Terei sido o único que colocou banheiras e… tomava banho de chuveiro, investiu em hidromassagem e continuou a tomar… banho de chuveiro, acabando por não a utilizar e vindo mesmo a substitui-la? De maneira nenhuma. Eu ainda me fiquei por aí, mas há imensas pessoas que foram muito mais longe. Há dias, uma delas “penitenciava-se”, porque “enfiou” na casa de banho uma daquelas banheiras enormes com toda a tecnologia de hidromassagens, tendo até umas escadas para aceder ao banho mas…. nunca a utilizou. Nem para experimentar…

E quantas cabines foram aplicadas, com colunas repletas dos mais diversos jatos de água, do rabo à cabeça, nunca utilizados porque só foi dado uso ao chuveiro de cima? É como comprar um telemóvel com inúmeras aplicações e funcionalidades e usá-lo só para fazer ou receber chamadas… Mas pode-se exibir, pode-se mostrar aos amigos(as) o aparelho mais sofisticado do mercado porque, o que importa é provocar inveja…

O francês típico acha que o banho de chuveiro é uma “americanice”, que não substitui o banho porque, banho sem banheira não é banho. Para ele, banho, banho, é na banheira e, como é uma coisa especial, não pode ser diário porque enchê-la, mergulhar e ficar ali “de papo para o ar”, exige tempo, dinheiro e dedicação, daí que não seja para todos os dias. Assim, diariamente faz a “toilette” passando o corpo com uma luva humedecida, aquilo a que nós chamamos “o banho do gato”.

E esta “banhada” vem à conversa porque há alguns dias fui “em romagem” aos tais lugares do rio Sousa onde antigamente tomava o meu “banho integral”. Comecei pelo Amial, local de encontro com outros miúdos, agora menos “selvagem”, mas que me trouxe à memória gratas recordações. Continua a ser um recanto da infância que guardo no coração. Dali fui ao outro lugar do rio que costumava frequentar com o meu pai, um pouco acima da ponte da Amieira. E, literalmente, “bati com a testa na parede”… Isso mesmo, ao longo do rio e a partir do leito deste, um comprido “paredão” com vários metros de altura, remata uma propriedade totalmente vedada com grandes muros, impedindo o acesso ao rio até à ponte… Apesar do acesso aos cursos de água ser um direito de todos, isto de deixar passar os pescadores ao longo do rio “tem de acabar”, pois “esses ranhosos fingem que vão à pesca mas só vão roubar fruta, c… no meio do milho e rebolar-se na erva agarrados às trutas”. E os banhistas de verão, que tomem banho em casa e se refresquem no frigorífico…
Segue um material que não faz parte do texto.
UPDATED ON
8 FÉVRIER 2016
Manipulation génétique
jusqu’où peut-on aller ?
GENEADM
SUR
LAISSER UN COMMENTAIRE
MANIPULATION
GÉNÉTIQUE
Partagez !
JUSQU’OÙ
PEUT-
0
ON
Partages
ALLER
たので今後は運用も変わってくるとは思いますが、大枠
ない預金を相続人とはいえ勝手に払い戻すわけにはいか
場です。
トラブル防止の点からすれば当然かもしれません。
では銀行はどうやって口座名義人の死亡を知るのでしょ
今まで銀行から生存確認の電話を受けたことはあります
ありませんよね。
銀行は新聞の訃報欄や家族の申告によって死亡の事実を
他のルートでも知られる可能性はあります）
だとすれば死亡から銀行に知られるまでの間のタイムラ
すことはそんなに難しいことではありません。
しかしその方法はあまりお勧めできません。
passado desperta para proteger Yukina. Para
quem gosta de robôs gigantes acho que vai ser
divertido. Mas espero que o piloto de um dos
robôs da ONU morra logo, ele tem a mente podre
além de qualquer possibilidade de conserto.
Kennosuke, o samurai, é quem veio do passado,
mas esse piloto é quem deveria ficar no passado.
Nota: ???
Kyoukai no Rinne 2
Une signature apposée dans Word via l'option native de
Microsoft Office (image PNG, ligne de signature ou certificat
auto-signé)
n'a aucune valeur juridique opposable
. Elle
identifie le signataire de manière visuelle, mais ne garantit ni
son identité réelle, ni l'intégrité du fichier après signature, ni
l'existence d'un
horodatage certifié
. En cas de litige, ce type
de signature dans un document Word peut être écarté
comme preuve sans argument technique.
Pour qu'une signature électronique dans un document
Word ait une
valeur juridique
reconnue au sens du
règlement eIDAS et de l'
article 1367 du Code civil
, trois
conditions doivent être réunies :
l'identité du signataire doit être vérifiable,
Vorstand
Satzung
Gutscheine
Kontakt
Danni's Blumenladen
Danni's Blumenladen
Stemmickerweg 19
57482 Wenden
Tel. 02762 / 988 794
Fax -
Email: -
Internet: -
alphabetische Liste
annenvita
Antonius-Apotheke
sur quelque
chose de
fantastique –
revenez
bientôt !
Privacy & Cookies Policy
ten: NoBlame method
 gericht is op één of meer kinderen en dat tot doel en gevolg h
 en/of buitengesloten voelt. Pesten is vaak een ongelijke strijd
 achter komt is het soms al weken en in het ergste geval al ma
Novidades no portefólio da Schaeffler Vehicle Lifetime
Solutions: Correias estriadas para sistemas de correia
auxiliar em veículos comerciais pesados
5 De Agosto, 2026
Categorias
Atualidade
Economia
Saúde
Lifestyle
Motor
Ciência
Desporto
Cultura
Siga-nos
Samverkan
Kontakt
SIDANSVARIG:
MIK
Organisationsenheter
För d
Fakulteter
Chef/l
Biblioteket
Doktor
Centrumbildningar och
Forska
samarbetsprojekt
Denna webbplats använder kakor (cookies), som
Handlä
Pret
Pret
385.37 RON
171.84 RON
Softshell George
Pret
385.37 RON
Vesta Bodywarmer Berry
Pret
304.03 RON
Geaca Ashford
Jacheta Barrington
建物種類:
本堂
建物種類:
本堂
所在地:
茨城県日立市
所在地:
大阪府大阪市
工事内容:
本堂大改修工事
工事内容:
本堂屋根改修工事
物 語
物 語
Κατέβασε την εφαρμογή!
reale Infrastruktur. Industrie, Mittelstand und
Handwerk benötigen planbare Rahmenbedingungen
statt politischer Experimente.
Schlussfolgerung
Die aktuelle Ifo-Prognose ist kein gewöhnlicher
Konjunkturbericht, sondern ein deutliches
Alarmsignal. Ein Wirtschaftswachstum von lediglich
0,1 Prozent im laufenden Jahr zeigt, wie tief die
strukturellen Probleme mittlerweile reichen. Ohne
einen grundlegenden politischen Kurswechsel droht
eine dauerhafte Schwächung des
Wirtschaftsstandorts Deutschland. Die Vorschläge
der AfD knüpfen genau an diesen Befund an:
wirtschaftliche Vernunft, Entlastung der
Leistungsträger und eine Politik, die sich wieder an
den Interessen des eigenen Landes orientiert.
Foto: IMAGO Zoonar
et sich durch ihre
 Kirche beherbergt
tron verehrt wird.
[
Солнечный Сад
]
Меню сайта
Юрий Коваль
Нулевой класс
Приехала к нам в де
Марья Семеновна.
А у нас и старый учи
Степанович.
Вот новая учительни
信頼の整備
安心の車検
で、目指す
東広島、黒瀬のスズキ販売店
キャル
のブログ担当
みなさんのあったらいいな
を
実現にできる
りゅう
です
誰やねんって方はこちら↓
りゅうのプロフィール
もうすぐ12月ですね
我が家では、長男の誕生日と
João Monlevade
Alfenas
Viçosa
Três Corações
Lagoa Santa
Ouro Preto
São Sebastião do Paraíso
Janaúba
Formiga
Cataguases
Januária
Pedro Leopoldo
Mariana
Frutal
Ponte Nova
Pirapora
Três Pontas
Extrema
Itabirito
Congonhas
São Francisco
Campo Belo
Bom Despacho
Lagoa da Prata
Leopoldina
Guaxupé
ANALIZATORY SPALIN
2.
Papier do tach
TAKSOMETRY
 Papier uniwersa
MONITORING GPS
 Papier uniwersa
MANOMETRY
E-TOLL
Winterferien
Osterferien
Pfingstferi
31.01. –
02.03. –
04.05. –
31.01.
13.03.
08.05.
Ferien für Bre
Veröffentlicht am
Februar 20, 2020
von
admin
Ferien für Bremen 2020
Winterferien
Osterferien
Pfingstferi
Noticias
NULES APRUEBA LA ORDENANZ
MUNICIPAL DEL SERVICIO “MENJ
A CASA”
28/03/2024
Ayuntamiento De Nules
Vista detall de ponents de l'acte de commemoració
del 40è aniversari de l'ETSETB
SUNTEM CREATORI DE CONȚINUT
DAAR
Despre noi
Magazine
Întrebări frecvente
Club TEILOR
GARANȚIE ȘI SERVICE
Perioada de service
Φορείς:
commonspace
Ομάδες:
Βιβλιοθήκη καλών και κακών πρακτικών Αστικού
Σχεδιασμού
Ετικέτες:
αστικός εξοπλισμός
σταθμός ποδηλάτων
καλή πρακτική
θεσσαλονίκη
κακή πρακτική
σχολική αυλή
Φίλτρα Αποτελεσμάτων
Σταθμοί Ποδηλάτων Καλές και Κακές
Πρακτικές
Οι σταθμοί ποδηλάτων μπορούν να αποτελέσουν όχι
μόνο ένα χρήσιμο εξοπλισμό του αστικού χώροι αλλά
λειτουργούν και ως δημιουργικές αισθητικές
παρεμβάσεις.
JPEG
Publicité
Alguém me disse que o tal “paredão” é a traseira de um grande estábulo. Será? Se for, é “uma ideia brilhante” pois, faceado ao rio, permite uma “parceria” perfeita entre peixes e gado. A ser uma “vacaria” (não daquelas que tem “gado” do Brasil ou do leste europeu), faz todo o sentido haver uma “ligação direta” com o rio, para os peixes “mamarem” nas vacas, se bem que estas, com a mania das grandezas, se estejam a c… para eles. Aliás, também quem construiu aquela “obra de arte” em plena “Zona Ecológica” e nos impediu o acesso ao rio (e não é caso único), também se esteve a c… para as entidades (in)competentes e para os nossos direitos de cidadãos. Nada a que já não estejamos habituados…

Ainda bem que só fui em “romagem” àquele sítio, onde tomei banho tantas vezes. Porque, se fosse lá com intenções de me meter dentro de água, corria o risco de entrar limpo e sair “borrado”. E, ao chegar a casa, a mulher perguntava: “Onde é que arranjaste esse perfume selvagem?”